Soirée DVD en Chine

De temps en temps, nous nous demandons quoi faire de nos soirées une fois que les enfants sont couchés. Oui, même en Chine. Parfois on aurait bien envie d’une petite soirée télé devant un programme intellectuellement peu demandeur, type Top Chef ou Qui sera le meilleur pâtissier ? qui viendrait titiller notre fibre masochique en nous faisant baver d’envie devant des mets que nous ne pourrons pas goûter avant cet été. Sauf qu’ici lorsqu’on allume notre télé, nous avons le choix entre TV5 Monde et une nième rediffusion du Plus Grand Cabaret du Monde (alternative : un film « d’auteur » inconnu, tendance prise de tête éthérée, dialogue minimaliste et regards lourdement signifiants) ou une chaîne américaine qui nous proposera un blockbuster (dans le meilleur des cas) ou une téléréalité navrante (type concours de saut dans la boue de rednecks au milieu du Wyoming). Du coup, les DVD deviennent les meilleurs amis de certaines de vos soirées.

Et un jour vous arrivez au bout de la totalité des DVD que vous avez amené dans vos valises et il faut vous aventurer en dehors de ces sentiers connus. Il est alors temps de vous acheter vos premiers DVDs en Chine. Et ceci est une bonne nouvelle car c’est l’occasion de faire une vraie expérience chinoise à prix modique.

Première étape : acheter le DVD. Là oubliez votre Fnac ou votre boutique de déstockage de quartier, ne songez pas à Amazon.fr et encore moins à Amazon.cn et mettez vous en quête de votre petit revendeur de DVD pirates local. Vous aurez toutes les chances de le trouver à la sortie de votre résidence ou sur dans un quartier commerçant, installant ses tréteaux devant sa camionnette, sur le porte-bagage de son vélo ou disposant son stock directement sur le trottoir. Les versions les plus huppées vous proposerons une vraie boutique (mais des DVD tout aussi pirates) : donnant directement sur la rue pour les plus établies, ou sous forme de l’arrière-salle d’une autre boutique, de vêtements par exemple. Une fois votre revendeur identifié, reste à choisir un film. Outre un large choix de films chinois en costumes, qui nécessitera une maîtrise parfaite du mandarin, vous aurez aussi le choix parmi une large gamme de films internationaux (souvent américains, mais aussi pas mal de films français), majoritairement d’action ou de science-fiction mais s’aventurant aussi parfois dans d’autres registres (comédies romantiques, films jeunesse, voire films d’auteurs). Avec des prix moyens de 8 à 12 kuais le DVD (soit 1 à 1,5 euros environ), la tentation d’importer des DVD non piratés à prix d’or restera réservé aux plus scrupuleux.

▶ _Données_:

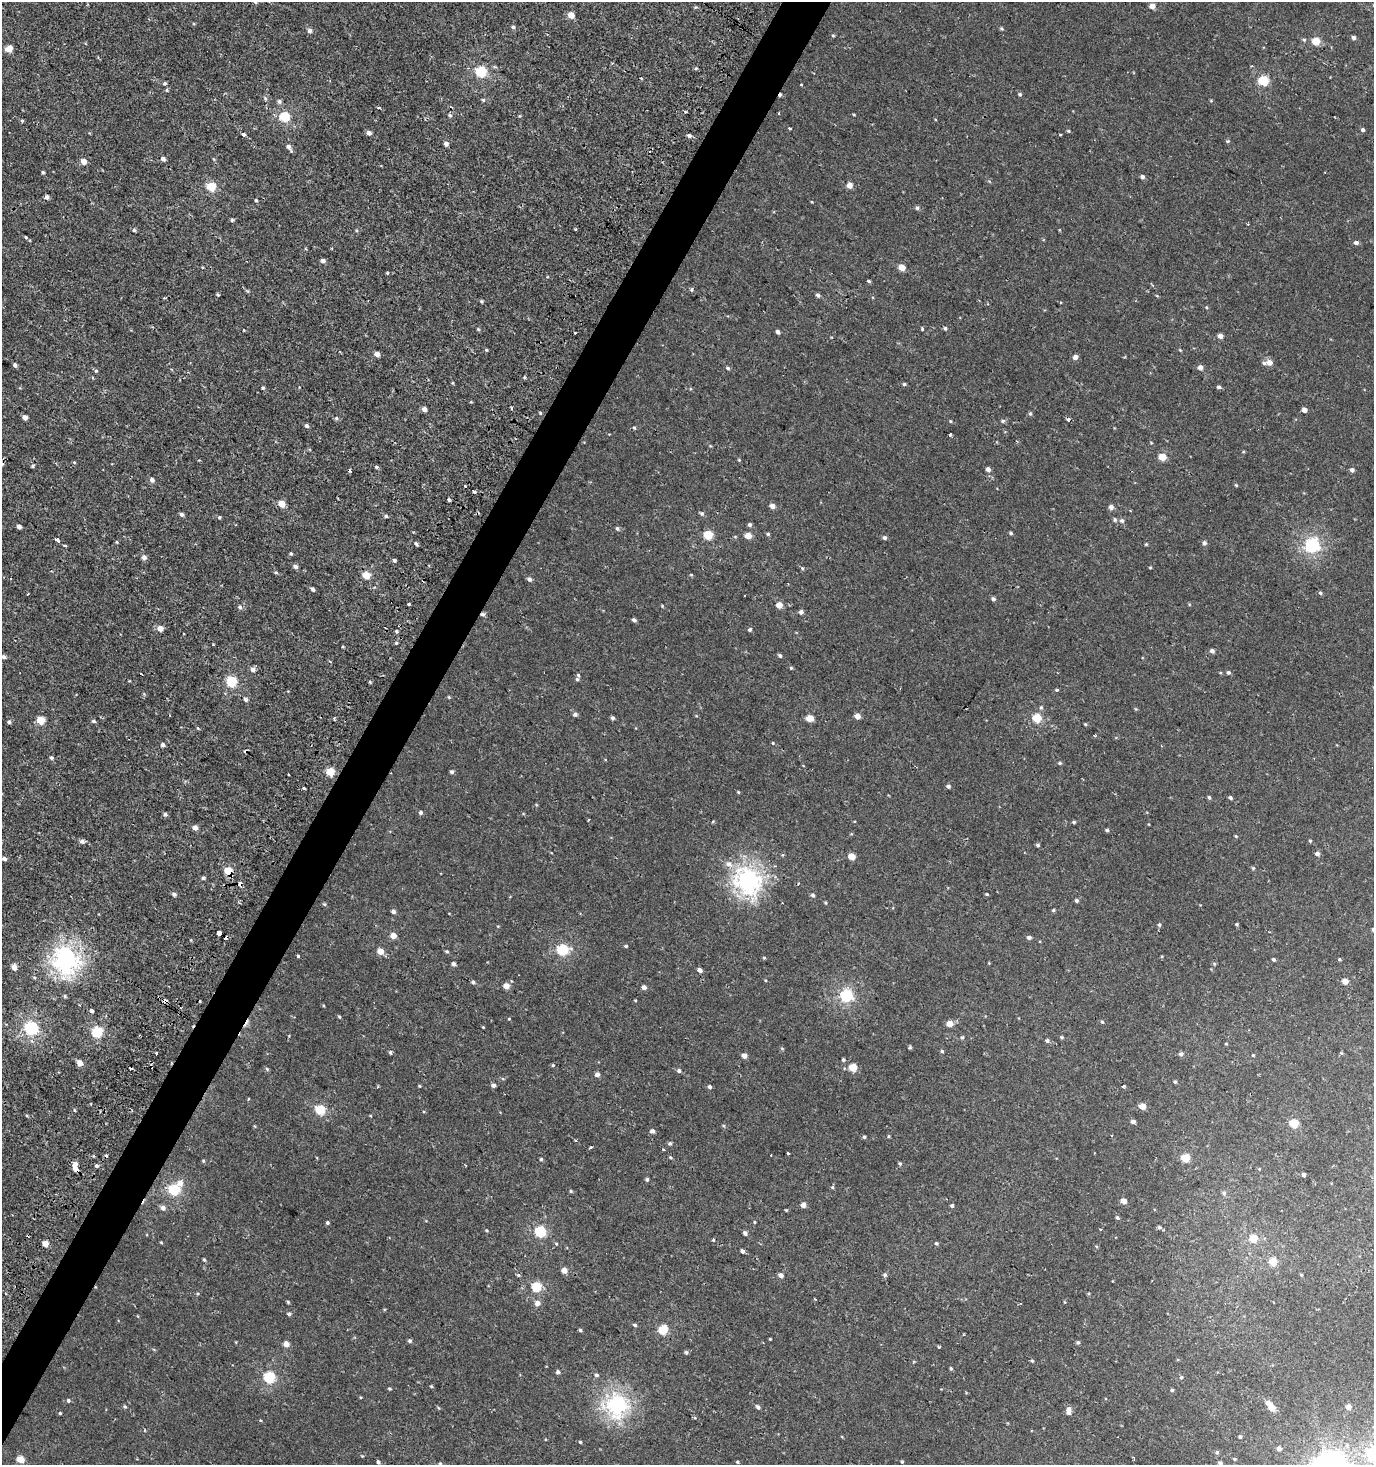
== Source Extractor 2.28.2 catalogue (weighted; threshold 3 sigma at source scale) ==
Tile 7 of 4 x 4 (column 3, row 2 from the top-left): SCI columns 3041-4412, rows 2929-4391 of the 5973 x 5886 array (HDU 1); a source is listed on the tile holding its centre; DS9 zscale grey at full resolution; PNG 1376 x 1467 px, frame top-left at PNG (2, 2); no overlay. Shown black and unused: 3% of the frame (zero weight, under 2 of 3 exposures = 2% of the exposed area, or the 3 px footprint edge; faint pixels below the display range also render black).
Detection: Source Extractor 2.28.2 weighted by HDU 2 'WHT'; one run over the whole footprint, this tile lists its part. Background 6.87e-04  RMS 0.0025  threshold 0.0115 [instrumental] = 3 sigma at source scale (4.5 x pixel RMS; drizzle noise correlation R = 1.50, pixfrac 1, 0.0396/0.0396 arcsec/px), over >= 5 px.
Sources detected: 392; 17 cosmic-ray / hot-pixel residue — not listed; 2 inside a brighter listed object's ellipse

▶ _Actions à mener_:
(1) Relevez tous les genres de films internationaux que le texte sur les soirées DVD en Chine mentionne chez le revendeur.
(2) D'après le texte sur les soirées DVD en Chine, combien coûte en moyenne un DVD chez le revendeur ?
(3) Poursuivez le texte sur les soirées DVD en Chine à la suite de sa dernière phrase.

▶ _Réponses par consigne_:
(1) Action, science-fiction, comédies romantiques, films jeunesse, films d'auteurs.

(2) Entre 8 et 12 kuais, soit 1 à 1,5 euros environ.

(3)
Deuxième étape : visionner votre DVD. C’est évidemment la meilleure partie, et pas que parce que le film serait bon. Visionner un DVD pirate chinois c’est aussi et d’abord franchir quelques étapes non dénuées de surprises et qui ne vous laissent pas oublier que vous êtes en Chine. D’abord, le disque va-t-il bien correspondre au titre que vous pensez avoir acheté ? Le plus souvent, oui, mais pas toujours ce qui laisse toujours planer une légère forme de suspense. Nous nous réjouissions par exemple de regarder Gatsby le Magnifique, je commençais à m’installer confortablement dans le canapé quand MMM coupa net mon élan : « euh, le disque c’est celui d’un Jason Bourne ». Je n’ai rien contre la saga Jason Bourne, mais franchement quand je me suis préparée à regarder Leonardo en costume et quasi oscarisé je n’ai pas envie d’un film d’action, fut il réglé au millimètre… Petit souci réglé le lendemain, il suffisait d’acheter la « special edition », qui n’avait donc de spécial que le fait que cette fois c’était le bon film.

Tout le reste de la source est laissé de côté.